Return, with both end lines included, exactly what the data below holds from the line with "Ialomiței, cursul inferior" through the line with "barres Honeywell.", though not the pictures.

(RECORD EXTRACTS Opens)

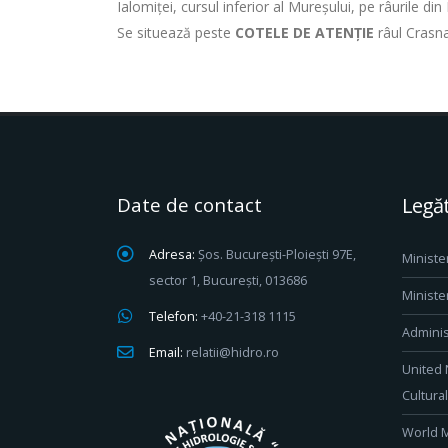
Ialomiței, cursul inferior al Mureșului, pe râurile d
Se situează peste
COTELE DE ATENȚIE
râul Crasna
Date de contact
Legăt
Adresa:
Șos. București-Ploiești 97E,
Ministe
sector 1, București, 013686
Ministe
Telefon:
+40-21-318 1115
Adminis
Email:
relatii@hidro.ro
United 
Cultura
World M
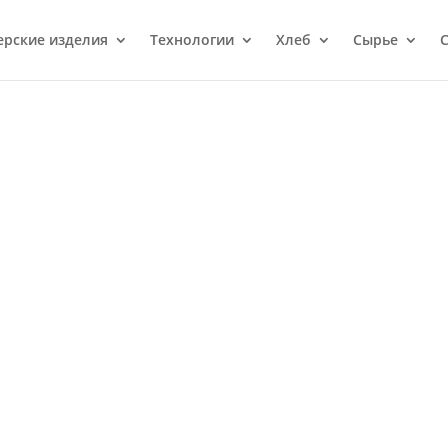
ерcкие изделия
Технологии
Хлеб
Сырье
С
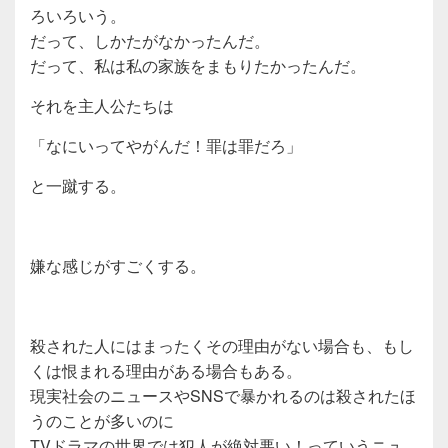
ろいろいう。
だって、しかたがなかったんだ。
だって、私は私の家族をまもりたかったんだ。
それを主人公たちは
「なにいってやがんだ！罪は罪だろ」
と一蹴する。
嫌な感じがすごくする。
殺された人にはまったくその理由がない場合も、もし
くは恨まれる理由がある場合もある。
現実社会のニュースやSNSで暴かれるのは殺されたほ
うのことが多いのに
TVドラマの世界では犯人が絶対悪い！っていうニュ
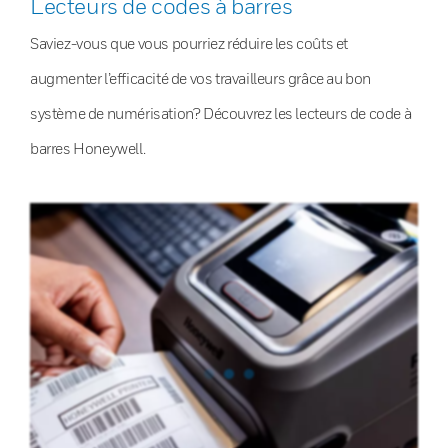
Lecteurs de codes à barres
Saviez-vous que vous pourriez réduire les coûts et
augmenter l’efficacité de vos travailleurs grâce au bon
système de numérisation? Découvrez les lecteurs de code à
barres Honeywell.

(RECORD EXTRACTS Closes)
(RECORD EXTRACTS Opens)

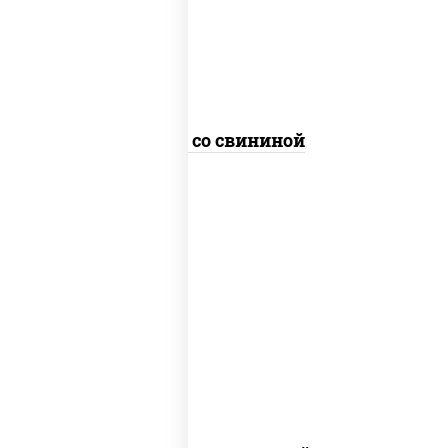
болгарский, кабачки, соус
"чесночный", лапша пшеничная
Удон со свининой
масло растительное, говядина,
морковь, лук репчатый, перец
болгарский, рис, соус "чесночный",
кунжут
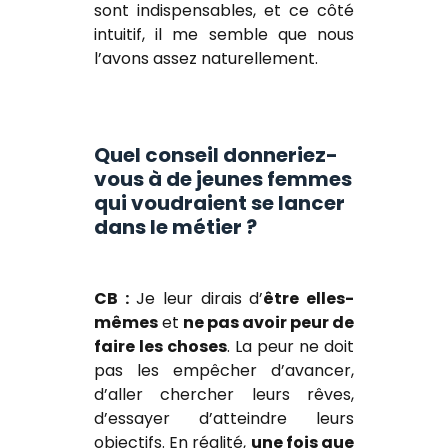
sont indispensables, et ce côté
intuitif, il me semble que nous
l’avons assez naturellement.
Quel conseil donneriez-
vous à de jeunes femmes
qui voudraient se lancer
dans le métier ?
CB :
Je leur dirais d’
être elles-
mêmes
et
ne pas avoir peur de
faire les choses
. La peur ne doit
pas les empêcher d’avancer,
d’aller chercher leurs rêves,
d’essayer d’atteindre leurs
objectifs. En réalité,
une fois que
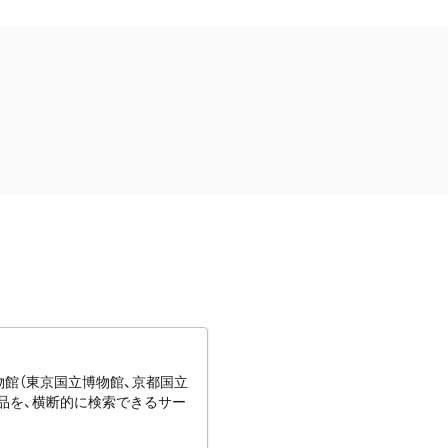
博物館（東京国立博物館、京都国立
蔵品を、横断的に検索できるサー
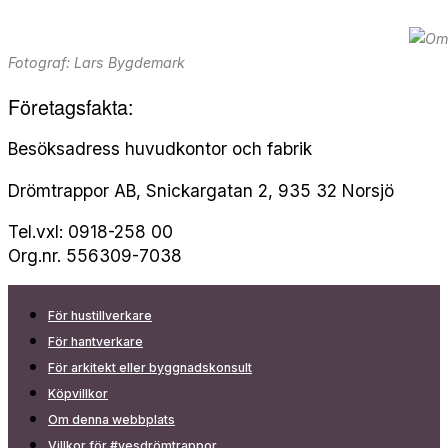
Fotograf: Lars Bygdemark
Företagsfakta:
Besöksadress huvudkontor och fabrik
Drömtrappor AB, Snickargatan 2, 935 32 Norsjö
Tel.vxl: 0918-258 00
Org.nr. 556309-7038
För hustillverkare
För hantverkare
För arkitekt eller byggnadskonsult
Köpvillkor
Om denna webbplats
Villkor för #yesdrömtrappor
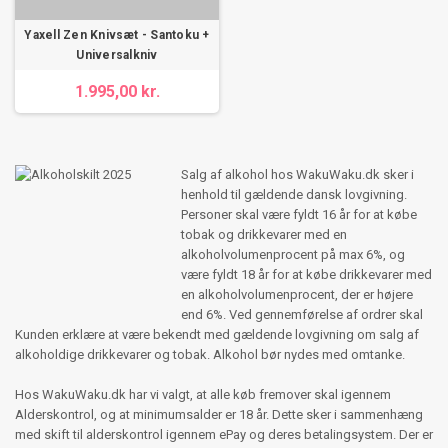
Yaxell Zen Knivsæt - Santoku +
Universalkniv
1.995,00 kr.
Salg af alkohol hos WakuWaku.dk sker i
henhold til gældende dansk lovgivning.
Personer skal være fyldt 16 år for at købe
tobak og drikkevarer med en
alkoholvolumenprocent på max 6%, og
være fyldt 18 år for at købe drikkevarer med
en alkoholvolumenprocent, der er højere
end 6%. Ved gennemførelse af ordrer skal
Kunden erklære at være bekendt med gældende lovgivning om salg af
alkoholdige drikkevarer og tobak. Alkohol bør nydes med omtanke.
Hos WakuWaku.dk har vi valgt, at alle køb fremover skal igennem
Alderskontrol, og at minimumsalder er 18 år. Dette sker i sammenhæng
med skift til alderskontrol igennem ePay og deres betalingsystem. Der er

(RECORD EXTRACTS Closes)
(RECORD EXTRACTS Opens)

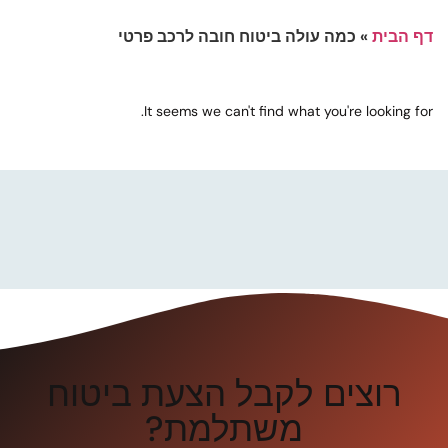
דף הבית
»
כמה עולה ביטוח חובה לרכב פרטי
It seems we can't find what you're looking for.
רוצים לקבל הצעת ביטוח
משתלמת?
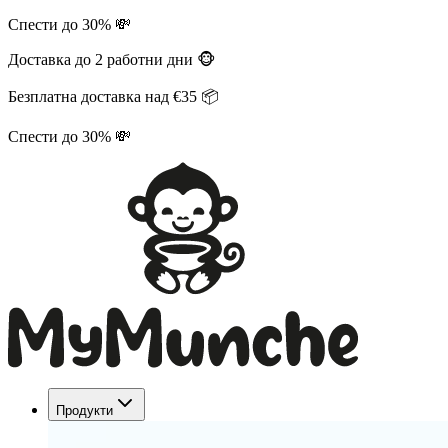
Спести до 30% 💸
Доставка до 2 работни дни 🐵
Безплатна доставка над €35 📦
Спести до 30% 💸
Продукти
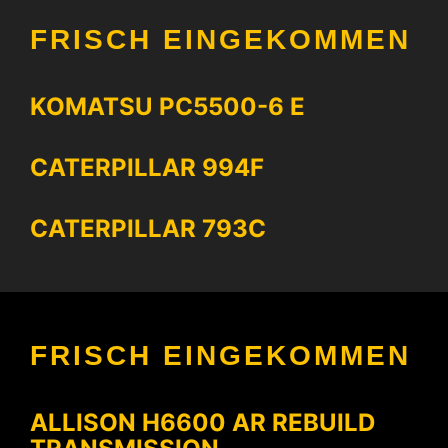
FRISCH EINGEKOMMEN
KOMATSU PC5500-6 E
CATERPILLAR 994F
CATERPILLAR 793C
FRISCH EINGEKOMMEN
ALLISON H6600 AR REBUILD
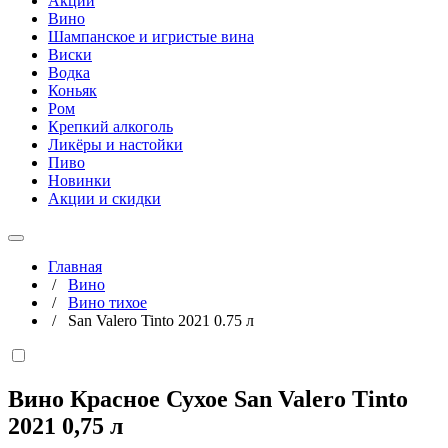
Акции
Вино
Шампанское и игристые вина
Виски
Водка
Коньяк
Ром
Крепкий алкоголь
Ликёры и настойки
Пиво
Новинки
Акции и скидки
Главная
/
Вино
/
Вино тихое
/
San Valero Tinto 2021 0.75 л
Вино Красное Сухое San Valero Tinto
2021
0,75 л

(RECORD EXTRACTS Closes)

▸ **EXPECTED OUTPUT**
Ialomiței, cursul inferior al Mureșului, pe râurile d
Se situează peste
COTELE DE ATENȚIE
râul Crasna
Date de contact
Legăt
Adresa:
Șos. București-Ploiești 97E,
Ministe
sector 1, București, 013686
Ministe
Telefon:
+40-21-318 1115
Adminis
Email:
relatii@hidro.ro
United 
Cultura
World M
ерcкие изделия
Технологии
Хлеб
Сырье
С
ろいろいう。
だって、しかたがなかったんだ。
だって、私は私の家族をまもりたかったんだ。
それを主人公たちは
「なにいってやがんだ！罪は罪だろ」
と一蹴する。
嫌な感じがすごくする。
殺された人にはまったくその理由がない場合も、もし
くは恨まれる理由がある場合もある。
現実社会のニュースやSNSで暴かれるのは殺されたほ
うのことが多いのに
TVドラマの世界では犯人が絶対悪い！っていうニュ
Lecteurs de codes à barres
Saviez-vous que vous pourriez réduire les coûts et
augmenter l’efficacité de vos travailleurs grâce au bon
système de numérisation? Découvrez les lecteurs de code à
barres Honeywell.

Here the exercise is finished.